CFOs aiming to take their companies public by merging with a SPAC have more choices of partners than ever before. As of today, 602 SPACs are searching for companies to combine with in an initial public offering, according to SPACInsider.
“Investors should be aware that competition is fierce,” the CFA Institute said.
SPACs in 2021 brought to market a record 613 offerings and raised more than $162 billion, a total exceeding all previous years combined, SPACInsider data show. The pace has recently slowed, with just 41 SPAC IPOs so far this year.
Tougher regulatory scrutiny probably explains some of the fall-off in SPAC IPOs.
Securities and Exchange Commission Chair Gary Gensler has repeatedly expressed concern that SPACs pose risks to investors.
Gensler said in May that the agency will investigate how the shell companies raise cash from the public and merge with target companies.
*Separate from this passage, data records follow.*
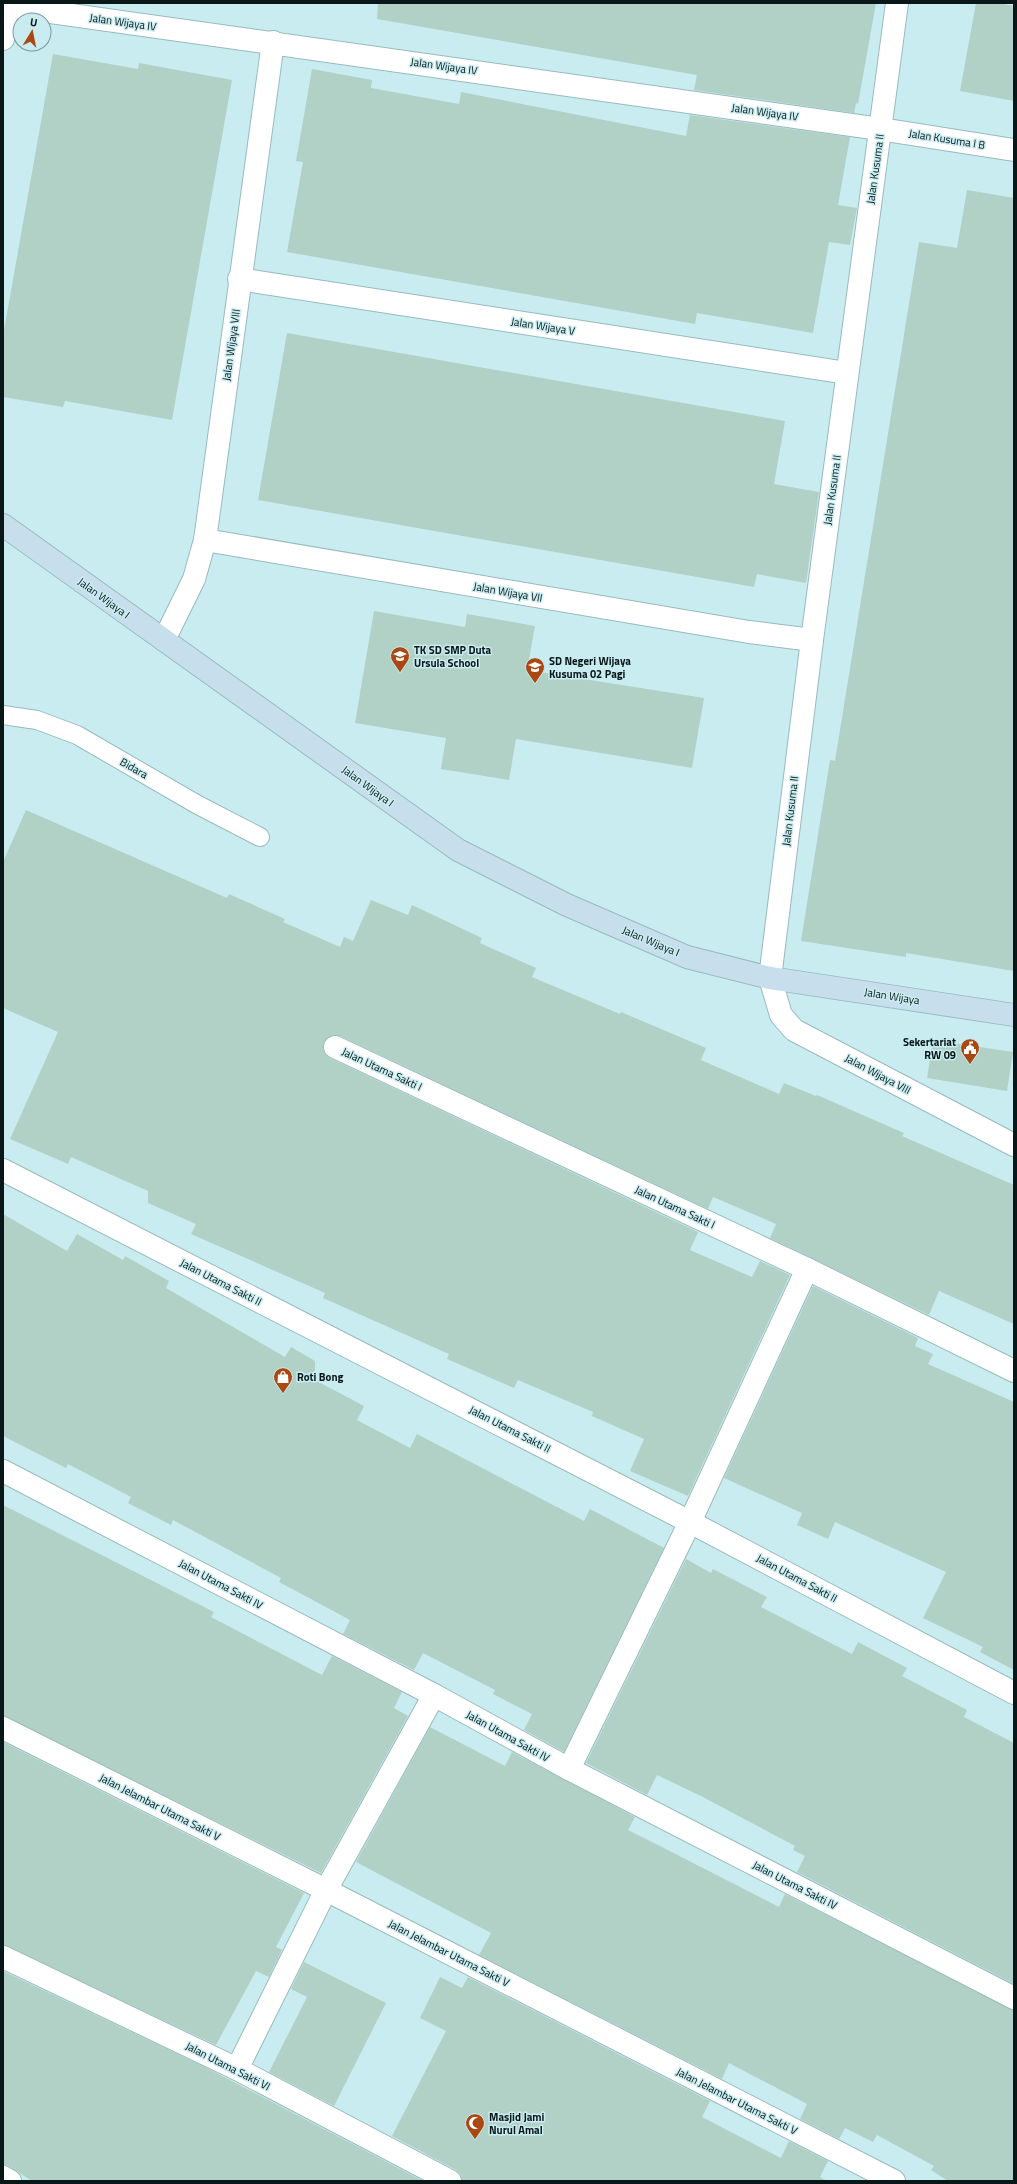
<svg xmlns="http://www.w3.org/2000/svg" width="1017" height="2184" font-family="'Titillium Web',sans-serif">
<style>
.building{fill:#b1d1c6}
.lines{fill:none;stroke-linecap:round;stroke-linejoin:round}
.lane-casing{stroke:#98babe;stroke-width:20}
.street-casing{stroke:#98babe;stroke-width:24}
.secondary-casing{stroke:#98babe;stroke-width:24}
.lane{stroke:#fff;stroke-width:18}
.street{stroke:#fff;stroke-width:22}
.secondary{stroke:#c7dfec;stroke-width:22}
.labels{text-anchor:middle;stroke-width:3;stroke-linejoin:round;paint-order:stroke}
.street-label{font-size:11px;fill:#0a1719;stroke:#c9ecf0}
.poi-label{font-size:11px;font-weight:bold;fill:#0a1719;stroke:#c9ecf0;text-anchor:start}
</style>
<rect width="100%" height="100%" fill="#c9ecf0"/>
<g class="building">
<polygon points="378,3 876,3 858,104 856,103 854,113 694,90 697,75 377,19"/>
<polygon points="976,3 999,3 1014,6 1014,101 960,91"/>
<polygon points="53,54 138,69 139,63 232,80 172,420 65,401 63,407 3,397 3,336"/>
<polygon points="312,69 372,80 371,88 459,104 461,92 686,136 690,115 850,137 838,205 857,208 850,245 829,242 813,333 697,313 695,324 287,252 303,162 296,161"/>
<polygon points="967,190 1014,198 1014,971 906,953 906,957 801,941 830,760 835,761 919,242 957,248"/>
<polygon points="287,333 785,421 774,484 819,492 806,583 757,574 754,587 258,500"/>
<polygon points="374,611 465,627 467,614 535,626 527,670 704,698 692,768 516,739 509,780 441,769 446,738 355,723"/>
<polygon points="26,810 227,898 229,894 285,919 283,922 340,947 344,937 353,941 371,900 408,915 412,905 482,938 480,943 536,968 532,977 620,1014 621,1012 706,1048 701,1060 779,1094 784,1083 816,1096 817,1095 904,1133 902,1136 1014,1185 1014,1324 939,1291 929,1315 770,1238 776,1224 713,1197 708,1209 340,1036 334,1035 328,1037 324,1042 323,1048 325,1054 330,1058 698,1232 690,1250 752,1277 760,1261 790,1275 688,1496 630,1471 644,1439 592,1416 593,1412 518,1380 514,1388 447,1359 449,1354 323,1298 325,1293 191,1234 196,1224 148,1203 148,1191 71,1157 68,1164 10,1139 58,1032 3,1008 3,862"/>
<polygon points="933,1040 1013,1052 1007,1091 927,1078"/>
<polygon points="3,1214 67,1251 77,1234 123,1260 125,1256 169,1281 166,1288 285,1357 291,1347 315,1361 315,1373 311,1378 364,1406 357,1420 410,1448 417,1434 584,1521 590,1509 664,1548 564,1752 524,1730 532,1714 493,1694 495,1690 423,1653 414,1670 343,1634 350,1620 279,1582 281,1578 173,1520 171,1525 128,1503 131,1497 68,1464 66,1468 3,1436"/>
<polygon points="813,1286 918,1338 915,1346 933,1354 928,1364 1014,1402 1014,1670 980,1652 983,1647 923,1618 946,1572 835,1522 828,1539 797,1525 802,1513 724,1478"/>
<polygon points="3,1505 214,1612 211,1617 322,1675 332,1656 402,1692 394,1708 408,1716 321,1873 3,1716"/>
<polygon points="686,1559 711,1573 713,1569 767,1597 761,1607 852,1654 858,1642 907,1668 902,1676 967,1710 964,1717 1014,1743 1014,1984 797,1872 805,1856 793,1850 795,1846 703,1797 657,1775 647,1795 586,1763"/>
<polygon points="430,1727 505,1766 512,1752 635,1817 628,1830 658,1845 779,1907 785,1894 1014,2010 1014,2181 948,2181 931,2170 934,2166 877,2135 873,2142 845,2128 839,2139 800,2119 807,2104 729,2063 722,2079 479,1955 491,1933 356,1862"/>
<polygon points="3,1742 304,1893 276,1947 282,1950 269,1977 256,1971 216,2045 3,1945"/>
<polygon points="304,1962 386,2003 334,2106 269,2072 307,1997 291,1989"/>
<polygon points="3,1971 205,2067 423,2181 32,2181 9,2166 3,2165"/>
<polygon points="440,1977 462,1988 468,1977 710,2101 702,2117 781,2158 789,2141 828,2161 820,2177 827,2181 462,2181 461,2175 456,2170 392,2136 446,2031 420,2018"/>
</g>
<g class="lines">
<g class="lane-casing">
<polyline id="lane" points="3,715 37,720 77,735 198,805 260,837"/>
</g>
<g class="street-casing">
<g id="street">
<polyline points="897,3 812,640 770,978 781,1015 794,1030 1014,1145"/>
<polyline points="8,6 880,129 1014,150"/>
<polyline points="3,39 8,3"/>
<polyline points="239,279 847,373"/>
<polyline points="205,540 749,632 812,640"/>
<polyline points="164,640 194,579 205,540 273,42"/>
<polyline points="335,1047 807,1269 1014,1371"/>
<polyline points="3,1170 690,1522 1014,1693"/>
<polyline points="3,1471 434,1695 569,1769 1014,1998"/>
<polyline points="3,1728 326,1890 894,2181"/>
<polyline points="569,1769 690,1522 807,1269"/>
<polyline points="3,1957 237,2069 450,2181"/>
<polyline points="237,2069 326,1890 434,1695"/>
<polyline points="3,2177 10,2181"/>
</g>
</g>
<g class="secondary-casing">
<polyline id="secondary" points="3,525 458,850 567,905 687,957 770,978 1014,1015"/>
</g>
<use href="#lane" class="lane"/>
<use href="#street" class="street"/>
<use href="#secondary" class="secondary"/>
</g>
<defs>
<g id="school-pin" transform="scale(1)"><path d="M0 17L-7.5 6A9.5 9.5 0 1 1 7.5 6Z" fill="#ab4711" stroke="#c9ecf0"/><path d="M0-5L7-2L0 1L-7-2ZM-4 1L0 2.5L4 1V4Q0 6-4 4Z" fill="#fff"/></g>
<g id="civic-pin" transform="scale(1)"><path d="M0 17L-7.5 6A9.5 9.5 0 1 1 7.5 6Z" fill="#ab4711" stroke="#c9ecf0"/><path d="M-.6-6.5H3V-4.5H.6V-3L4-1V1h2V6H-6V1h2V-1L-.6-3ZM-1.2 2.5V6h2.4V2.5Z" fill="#fff"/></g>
<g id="shop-pin" transform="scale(1)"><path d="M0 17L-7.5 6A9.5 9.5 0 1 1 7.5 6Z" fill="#ab4711" stroke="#c9ecf0"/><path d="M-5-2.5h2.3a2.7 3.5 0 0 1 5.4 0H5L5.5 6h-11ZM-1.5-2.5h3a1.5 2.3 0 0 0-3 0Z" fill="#fff"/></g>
<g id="mosque-pin" transform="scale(1)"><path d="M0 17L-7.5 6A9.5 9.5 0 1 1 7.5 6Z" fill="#ab4711" stroke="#c9ecf0"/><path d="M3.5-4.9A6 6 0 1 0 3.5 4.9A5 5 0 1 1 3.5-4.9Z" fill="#fff"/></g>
</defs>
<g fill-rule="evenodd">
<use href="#school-pin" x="400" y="656"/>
<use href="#school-pin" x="535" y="667"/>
<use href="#civic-pin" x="970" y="1048"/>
<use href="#shop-pin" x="283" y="1377"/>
<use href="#mosque-pin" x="475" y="2123"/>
</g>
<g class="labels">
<g class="street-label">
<text transform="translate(123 22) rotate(8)" y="4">Jalan Wijaya IV</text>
<text transform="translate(444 66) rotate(8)" y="4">Jalan Wijaya IV</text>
<text transform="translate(765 112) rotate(8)" y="4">Jalan Wijaya IV</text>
<text transform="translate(947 139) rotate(9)" y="4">Jalan Kusuma I B</text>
<text transform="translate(875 169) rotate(-82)" y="4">Jalan Kusuma II</text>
<text transform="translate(543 326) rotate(9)" y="4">Jalan Wijaya V</text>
<text transform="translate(231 345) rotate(-82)" y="4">Jalan Wijaya VIII</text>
<text transform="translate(832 490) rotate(-82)" y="4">Jalan Kusuma II</text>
<text transform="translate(508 592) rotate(10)" y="4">Jalan Wijaya VII</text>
<text transform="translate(104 598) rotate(36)" y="4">Jalan Wijaya I</text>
<text transform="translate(134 768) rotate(30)" y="4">Bidara</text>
<text transform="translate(368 786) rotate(36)" y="4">Jalan Wijaya I</text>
<text transform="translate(790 811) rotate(-83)" y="4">Jalan Kusuma II</text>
<text transform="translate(651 941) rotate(23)" y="4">Jalan Wijaya I</text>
<text transform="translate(892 996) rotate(9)" y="4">Jalan Wijaya</text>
<text transform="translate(382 1069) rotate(25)" y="4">Jalan Utama Sakti I</text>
<text transform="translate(878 1074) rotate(28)" y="4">Jalan Wijaya VIII</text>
<text transform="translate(675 1207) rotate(25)" y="4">Jalan Utama Sakti I</text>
<text transform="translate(221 1282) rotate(27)" y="4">Jalan Utama Sakti II</text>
<text transform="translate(510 1429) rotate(27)" y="4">Jalan Utama Sakti II</text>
<text transform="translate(797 1578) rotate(28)" y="4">Jalan Utama Sakti II</text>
<text transform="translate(221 1584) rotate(28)" y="4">Jalan Utama Sakti IV</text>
<text transform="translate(508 1736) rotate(29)" y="4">Jalan Utama Sakti IV</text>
<text transform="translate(160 1807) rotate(27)" y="4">Jalan Jelambar Utama Sakti V</text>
<text transform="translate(795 1885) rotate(27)" y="4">Jalan Utama Sakti IV</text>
<text transform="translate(449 1953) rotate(27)" y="4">Jalan Jelambar Utama Sakti V</text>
<text transform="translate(228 2066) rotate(27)" y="4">Jalan Utama Sakti VI</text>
<text transform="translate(737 2101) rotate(27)" y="4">Jalan Jelambar Utama Sakti V</text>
</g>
<g class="poi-label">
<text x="414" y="654">TK SD SMP Duta<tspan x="414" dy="13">Ursula School</tspan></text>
<text x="549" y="665">SD Negeri Wijaya<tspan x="549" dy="13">Kusuma 02 Pagi</tspan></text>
<text x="956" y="1046" text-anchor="end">Sekertariat<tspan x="956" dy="13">RW 09</tspan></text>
<text x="297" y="1381">Roti Bong</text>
<text x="489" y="2121">Masjid Jami<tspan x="489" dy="13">Nurul Amal</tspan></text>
</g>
</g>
<rect width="1017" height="2184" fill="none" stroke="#0a1719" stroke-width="8"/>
<g transform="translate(32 32) rotate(10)"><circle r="19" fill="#c9ecf0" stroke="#7d979a"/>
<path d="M0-3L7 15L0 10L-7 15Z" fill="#ab4711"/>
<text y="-6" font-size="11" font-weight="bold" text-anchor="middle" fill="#0a1719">U</text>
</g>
</svg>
He has asked agency staff to recommend robust disclosure rules for SPACs.
“SPAC sponsors generate significant dilution and costs for investors,” Gensler warned during a meeting of the agency’s Investor Advisory Committee in September.
In a Dec. 9 speech Gensler noted the need for safeguards against fraud and conflicts of interest, saying “I believe the investing public may not be getting like protections between traditional IPOs and SPACs.”
A SPAC has been perceived to be a faster, cheaper way to raise money than through a conventional IPO. It sells shares listed on a stock exchange and then merges with a private company, usually within two years, in a so-called de-SPAC transaction.
SPACs pose several hazards to investors, according to John Coates, acting director of the SEC’s Corporation Finance Division from February until October 2021.
Several myths about the legal underpinnings for SPACs have influenced the perceived costs, benefits and risks of the shell companies and distorted capital markets, Coates said in a research paper.
SPAC promoters have made many groundless claims, including that the SEC changed SPAC accounting rules last year and that traditional IPOs are slower than SPACs to complete the SEC registration process and, unlike SPACs, cannot provide projections, Coates said.
“By repeating continuously these myths, the professionals repeating them are attempting to make [it] more likely that they will generate rents in future SPAC deals,” according to Coates, a Harvard Law School professor.
The CFA Institute echoed some of Coates’s criticisms.
A SPAC sponsor within two years must either find a merger target or liquidate and not receive reimbursement for expenses and fees, the CFA Institute said.
“The sponsor will find a deal at all costs — even weak deals — in order to recoup their significant setup costs in doing a SPAC IPO,” Kurt Schacht, head of advocacy at the CFA Institute, said in an emailed response to questions.
The institute favors rules requiring “better and more prominently displayed conflicts disclosures,” Schacht said.